Lastly, any deposits from this one-off flood far from the rivers would be re-worked by the winds after the flood was finished, and a long time has elapsed for such re-working to occur. Only if they got buried by a further event would they be maintained, but this would not happen far from the river. Small quantities of non-native silt in the uplands would be carried away or covered by moving dunes perhaps, and I'm not sure how likely it would be that a geologist would notice them if they were a very thin layer under a few feet of sand dune. I wouldn't expect enough non-native silt to arrive over such vast stretches of aeolian mesopotamia to produce a thick layer, identifiable to a geologist working with an oil drilling operation. Oil drilling isn't concerned with the sand in the upper 3 meters, I'm sure. And nobody is digging far from the rivers for any other reason than that.
 
So in summary I'm saying that a very uncharacteristic flood would create very uncharacteristic deposits, and I'm not sure that the geologists who mapped mesopotamia were looking carefully enough to find something that had that very unique character.
 
Criticism? Thoughts?
 
God's blessings to you,
Phil Metzger
 
 
-----Original Message-----
From: glennmorton@entouch.net
To: asa@calvin.edu
Sent: Thu, 02 Mar 2006 07:32:01 -0500
Subject: Re: Special Creation

***
Phil Metzger wrote:
 
>>>Has Carol Ann Hill's paper on the geology of the flood appeared in PSCF, yet? IMO, that paper, and the paper by her husband, answer quite well Glenn's objections against a very significant mesopotamian flood.
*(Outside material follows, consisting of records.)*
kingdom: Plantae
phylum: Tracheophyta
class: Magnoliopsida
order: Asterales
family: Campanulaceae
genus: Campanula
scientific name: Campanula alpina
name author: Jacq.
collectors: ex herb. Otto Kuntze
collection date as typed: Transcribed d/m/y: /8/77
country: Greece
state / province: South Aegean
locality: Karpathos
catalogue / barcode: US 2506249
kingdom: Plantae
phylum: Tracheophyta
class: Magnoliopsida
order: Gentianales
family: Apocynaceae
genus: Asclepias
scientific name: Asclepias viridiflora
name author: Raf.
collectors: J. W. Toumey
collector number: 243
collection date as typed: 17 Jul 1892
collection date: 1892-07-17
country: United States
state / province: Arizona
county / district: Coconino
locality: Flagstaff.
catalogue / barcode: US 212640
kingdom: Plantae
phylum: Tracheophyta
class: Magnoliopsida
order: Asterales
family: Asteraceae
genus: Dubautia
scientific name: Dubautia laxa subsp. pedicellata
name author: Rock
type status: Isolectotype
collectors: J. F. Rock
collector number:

Maybe it wasn't as large as even Carol and her husband argue, but I think they show quite well the physics and geology for a large regional flood are not out of the question.<<<
 
I would say that in order to answer my objection, they would have to show that the geologic maps of Iraq, which I have studied from several sources, are wrong and that there are widespread Quaternary riverine sediments. What I have seen the quaternary river sediments are confined very closely to the present day river channels. If they can't change that, they can't answer my objection.